Exercise details:
All the data should be repeated exactly. Any image in it is left out.
________________________
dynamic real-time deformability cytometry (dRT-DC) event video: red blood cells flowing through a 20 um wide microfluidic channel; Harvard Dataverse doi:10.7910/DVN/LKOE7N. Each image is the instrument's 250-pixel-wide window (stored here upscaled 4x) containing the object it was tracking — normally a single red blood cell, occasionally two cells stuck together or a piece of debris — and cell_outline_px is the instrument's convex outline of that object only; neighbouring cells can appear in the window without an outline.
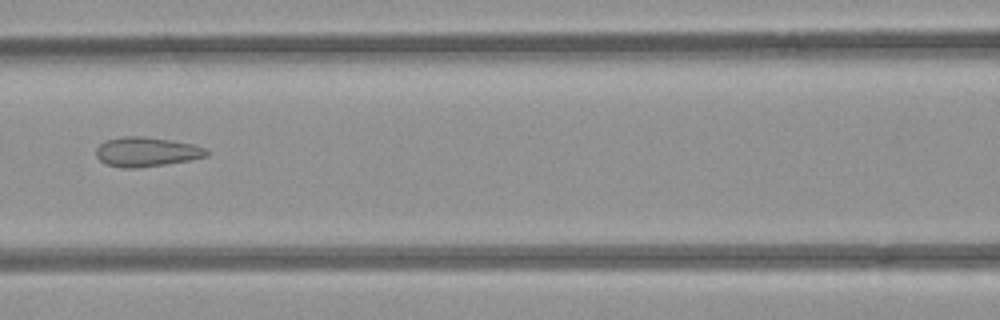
{"species": "common noctule bat (a hibernating species)", "species_latin": "Nyctalus noctula", "temperature_condition": "room temperature", "stored_images_in_passage": 41, "camera_frame_rate_fps": 3000, "um_per_image_px": 0.085, "animal": {"sex": "female", "body_mass_g": 21.9}, "frame": {"image": 1, "passage_image": 12, "time_ms": 3.667, "image_size_px": [1000, 320], "cell_outline_px": [[208, 156], [188, 160], [140, 168], [120, 168], [104, 164], [96, 156], [96, 148], [100, 144], [108, 140], [124, 136], [140, 136], [168, 140], [192, 144], [204, 148], [208, 152]], "centroid_in_image_um": [12.4, 12.92], "position_along_channel_um": 154.2, "area_um2": 18.79}}
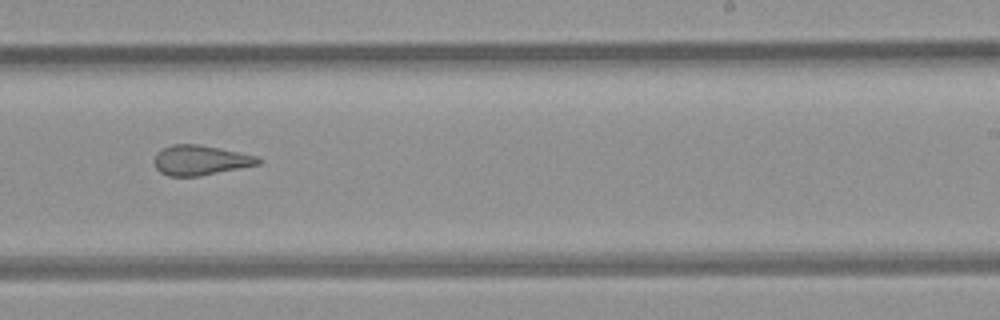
{"frame": {"image": 2, "passage_image": 21, "time_ms": 6.667, "image_size_px": [1000, 320], "cell_outline_px": [[260, 164], [200, 176], [168, 176], [160, 172], [156, 168], [156, 152], [172, 144], [200, 144], [220, 148], [256, 156], [260, 160]], "centroid_in_image_um": [17.02, 13.61], "position_along_channel_um": 272.0, "area_um2": 17.92}}
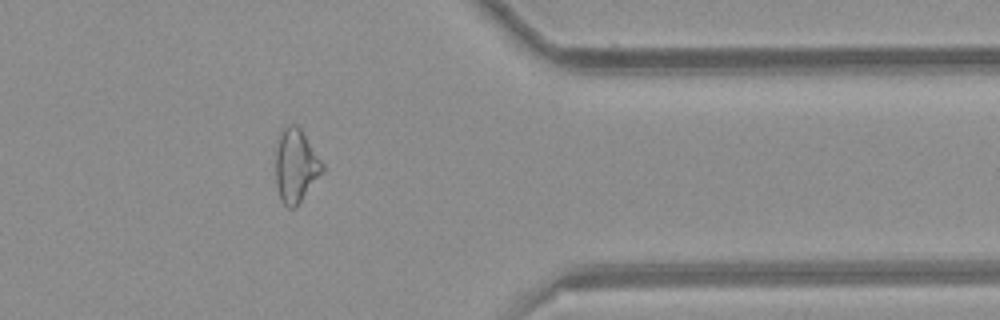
{"frame": {"image": 3, "passage_image": 31, "time_ms": 10.0, "image_size_px": [1000, 320], "cell_outline_px": [[324, 168], [296, 208], [288, 208], [280, 200], [276, 184], [276, 152], [280, 136], [284, 124], [296, 124], [300, 128], [324, 164]], "centroid_in_image_um": [25.13, 14.09], "position_along_channel_um": 386.3, "area_um2": 19.77}, "authors_computed_cell_mechanics": {"area_um2": 19.5942, "velocity_mm_per_s": 3.9388, "shape_relaxation_time_tau1_ms": null, "shape_relaxation_time_tau2_ms": 1.5444, "deformation_change_tau1": null, "deformation_change_tau2": 0.1093}}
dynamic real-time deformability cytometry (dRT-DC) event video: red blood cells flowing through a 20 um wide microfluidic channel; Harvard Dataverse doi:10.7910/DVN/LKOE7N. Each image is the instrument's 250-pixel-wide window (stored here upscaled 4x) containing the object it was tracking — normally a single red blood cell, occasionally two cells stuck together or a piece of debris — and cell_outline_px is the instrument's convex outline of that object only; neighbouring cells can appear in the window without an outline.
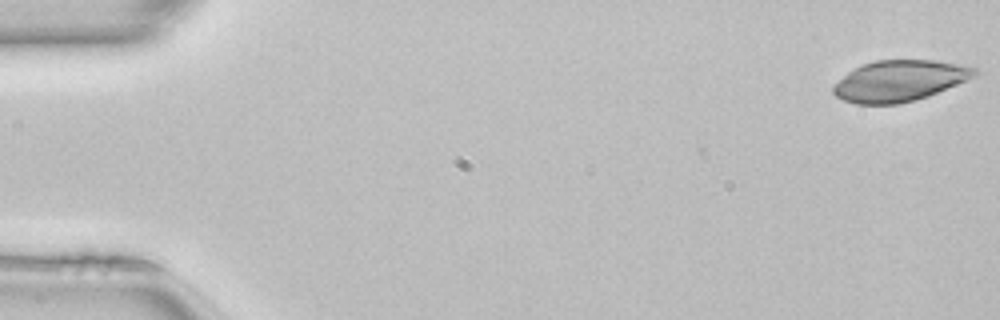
________________________
The reply:
dynamic real-time deformability cytometry (dRT-DC) event video: red blood cells flowing through a 20 um wide microfluidic channel; Harvard Dataverse doi:10.7910/DVN/LKOE7N. Each image is the instrument's 250-pixel-wide window (stored here upscaled 4x) containing the object it was tracking — normally a single red blood cell, occasionally two cells stuck together or a piece of debris — and cell_outline_px is the instrument's convex outline of that object only; neighbouring cells can appear in the window without an outline.
{"species": "common noctule bat (a hibernating species)", "species_latin": "Nyctalus noctula", "temperature_condition": "room temperature", "stored_images_in_passage": 41, "camera_frame_rate_fps": 3000, "um_per_image_px": 0.085, "animal": {"sex": "female", "body_mass_g": 21.9}, "frame": {"image": 1, "passage_image": 12, "time_ms": 3.667, "image_size_px": [1000, 320], "cell_outline_px": [[208, 156], [188, 160], [140, 168], [120, 168], [104, 164], [96, 156], [96, 148], [100, 144], [108, 140], [124, 136], [140, 136], [168, 140], [192, 144], [204, 148], [208, 152]], "centroid_in_image_um": [12.4, 12.92], "position_along_channel_um": 154.2, "area_um2": 18.79}}
{"frame": {"image": 2, "passage_image": 21, "time_ms": 6.667, "image_size_px": [1000, 320], "cell_outline_px": [[260, 164], [200, 176], [168, 176], [160, 172], [156, 168], [156, 152], [172, 144], [200, 144], [220, 148], [256, 156], [260, 160]], "centroid_in_image_um": [17.02, 13.61], "position_along_channel_um": 272.0, "area_um2": 17.92}}
{"frame": {"image": 3, "passage_image": 31, "time_ms": 10.0, "image_size_px": [1000, 320], "cell_outline_px": [[324, 168], [296, 208], [288, 208], [280, 200], [276, 184], [276, 152], [280, 136], [284, 124], [296, 124], [300, 128], [324, 164]], "centroid_in_image_um": [25.13, 14.09], "position_along_channel_um": 386.3, "area_um2": 19.77}, "authors_computed_cell_mechanics": {"area_um2": 19.5942, "velocity_mm_per_s": 3.9388, "shape_relaxation_time_tau1_ms": null, "shape_relaxation_time_tau2_ms": 1.5444, "deformation_change_tau1": null, "deformation_change_tau2": 0.1093}}
dynamic real-time deformability cytometry (dRT-DC) event video: red blood cells flowing through a 20 um wide microfluidic channel; Harvard Dataverse doi:10.7910/DVN/LKOE7N. Each image is the instrument's 250-pixel-wide window (stored here upscaled 4x) containing the object it was tracking — normally a single red blood cell, occasionally two cells stuck together or a piece of debris — and cell_outline_px is the instrument's convex outline of that object only; neighbouring cells can appear in the window without an outline.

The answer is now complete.